Quizás fue en La conjura contra América —la grandilocuencia del título lo hacía a uno desconfiar— donde se produjo una mutación. Por primera vez la nostalgia endulzaba lo que hasta entonces había contado sin rastro de sentimentalismo una imaginación fielmente alimentada por la claridad de la memoria. Philip Roth se tomaba el trabajo de inventar una historia alternativa en la que un presidente nazi marginaba y despojaba de sus derechos civiles a los judíos de Estados Unidos sin mencionar ni por un momento que en el país real de esa misma época muchos millones de personas eran marginados y perseguidos por ser negros, y desde luego carecían de derechos civiles. La familia, la comunidad judía, ya no eran el cogollo asfixiante del que hacía falta huir a toda prisa y fuera como fuera: ahora aparecían como los pilares de un orden protector y benéfico, de lazos firmes y valores seguros, amparado al final por los símbolos restablecidos de la legalidad americana. Los retratos de Philip Roth habían tenido a veces una crudeza y un estremecimiento como de Lucien Freud. Ahora parecían ilustraciones deNorman Rockwell.

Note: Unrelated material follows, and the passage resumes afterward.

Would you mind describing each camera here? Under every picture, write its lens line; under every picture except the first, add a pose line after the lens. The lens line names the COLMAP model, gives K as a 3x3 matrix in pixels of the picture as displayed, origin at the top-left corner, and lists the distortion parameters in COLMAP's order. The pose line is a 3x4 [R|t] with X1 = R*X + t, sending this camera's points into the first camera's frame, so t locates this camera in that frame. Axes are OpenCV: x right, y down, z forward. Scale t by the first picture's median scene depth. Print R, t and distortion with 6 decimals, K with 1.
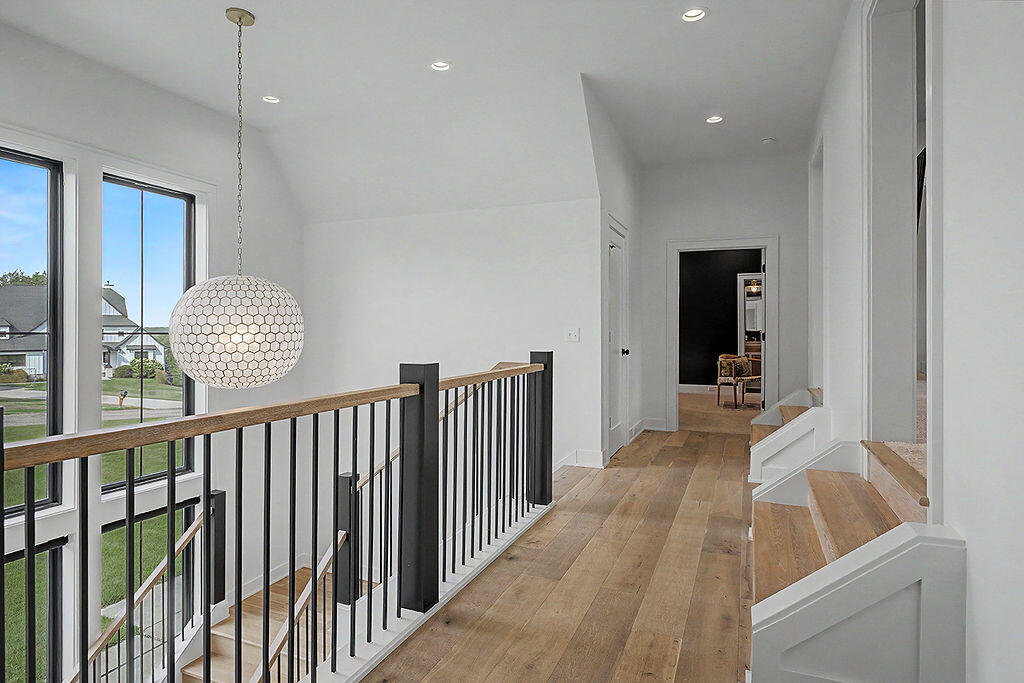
lens RADIAL K [[585.9, 0, 511.4], [0, 585.9, 325.3], [0, 0, 1]] dist [-0.035553, 0.000055]
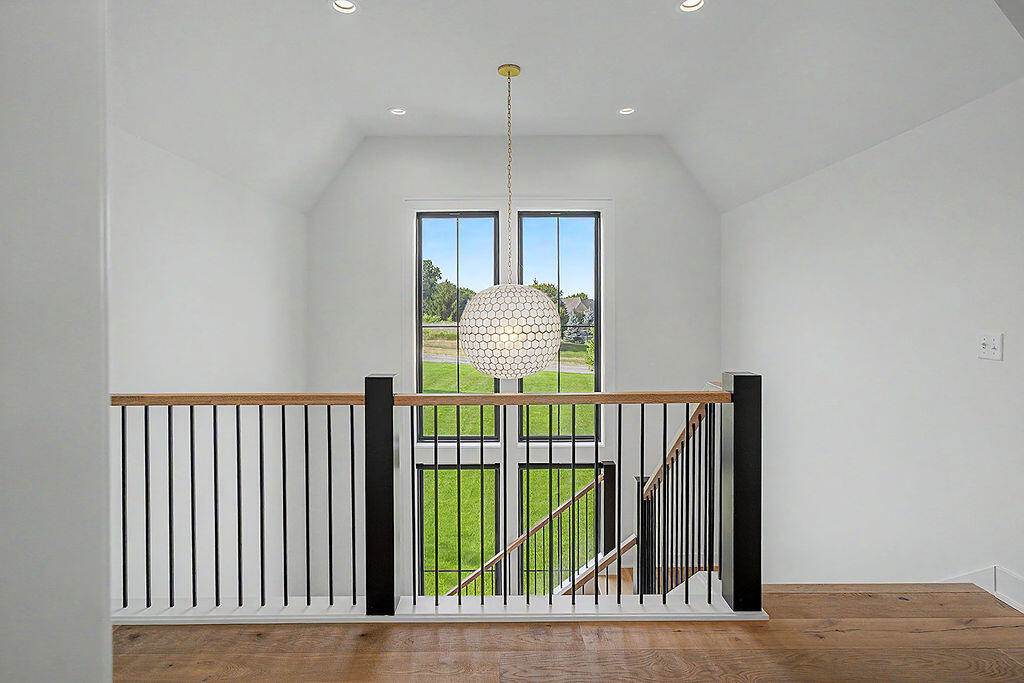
lens RADIAL K [[521.4, 0, 509.5], [0, 521.4, 309.9], [0, 0, 1]] dist [-0.000243, 0.000166]
pose [[0.387178, 0.004455, -0.921994, 0.537282], [0.002993, 0.999977, 0.006089, -0.039811], [0.922000, -0.005117, 0.387156, 0.575554]]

Cuando narraba el presente, en una tras otra de sus novelas, se concentraba con un éxtasis monótono en la primacía de la enfermedad, de la ruina y la muerte. El paraíso estaba infaliblemente en el pasado. Empecé a leer Némesis y me aburrió pronto la reconstrucción demasiado evidente del Newark intacto, anterior al deterioro y a las imperfecciones de la realidad y del presente, invocado no por el flujo azaroso de la memoria sino por una pericia como de esos directores artísticos que saben ambientar tan bien las películas en los años cuarenta: la calle central del barrio con sus pequeños negocios y sus tiendas, con gente amable en las aceras, la cafetería con un jukebox en el que suena oportunamente I’ll Be Seeing You, momento que aprovecha el narrador para contarnos que era una canción muy popular en la época, etcétera.
Ahora Philip Roth dice que se retira, casi a los 79 años, que no escribirá más novelas, que ni siquiera hablará de ellas. Cómo no estar cansado a esa edad, después de tantos años de un trabajo tan asiduo, tan inmenso, tan incierto. Yo sólo quisiera que alguna vez, ya sin prisa, sin la urgencia de escribir una novela, la Gran Novela, la Gran Novela Americana, Philip Roth se deje llevar por un aire de inspiración, por la libertad y la desvergüenza y la liviandad casi póstumas de algunos grandes viejos, y nos vuelva a contar una historia verdadera y perfecta.